According to a report on Monday in a Kuwaiti newspaper, Israeli and other Western intelligence agencies received information that Hizbollah members were being trained in Syria in the use of Scud missiles. These missiles, which have a range of over 300 kilometres, were used by Iraq in 1991 to attack Israeli cities and are much larger than the missiles Hizbollah currently holds. They would allow the Lebanese movement to attack almost any site in Israel.

Israel passed on messages through third parties that it would not stand by if Syria supplied Scuds to Hizbollah. According to the Kuwaiti report, the Americans also warned Syria that its actions could lead to an Israeli attack that may escalate into a full war. Syria seems to have ignored the warnings and this is the reason that the US has decided to postpone indefinitely returning its ambassador to Damascus.

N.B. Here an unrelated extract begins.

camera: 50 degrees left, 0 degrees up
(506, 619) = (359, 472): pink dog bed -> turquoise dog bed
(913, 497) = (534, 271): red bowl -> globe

The Israeli military’s working assumption is that Syria and Iran have agreed to supply Hizbollah with all types of weapons, including chemical warfare bombs and advanced anti-aircraft missiles.

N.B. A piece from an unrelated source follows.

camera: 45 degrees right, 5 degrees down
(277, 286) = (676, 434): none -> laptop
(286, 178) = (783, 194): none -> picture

Over the past two months, the threat of imminent war on Israel’s northern border has receded somewhat, although senior Israeli soldiers have said that Syria has not slowed down the transfer of arms to Hizbollah.

Hizbollah is estimated to be holding between 30-40,000 missiles obtained through Syria and Iran over the past few years, despite UN Resolution 1701, which ended the Second Lebanon War and forbids arms shipments to Hizbollah.

Aside from the increase in the number and quality of these missiles, Israeli sources say that the main difference since 2006 is that Hizbollah’s missile forces are now under the direct control of the Iranian Revolutionary Guards and their firing can only take place under direct orders from Tehran.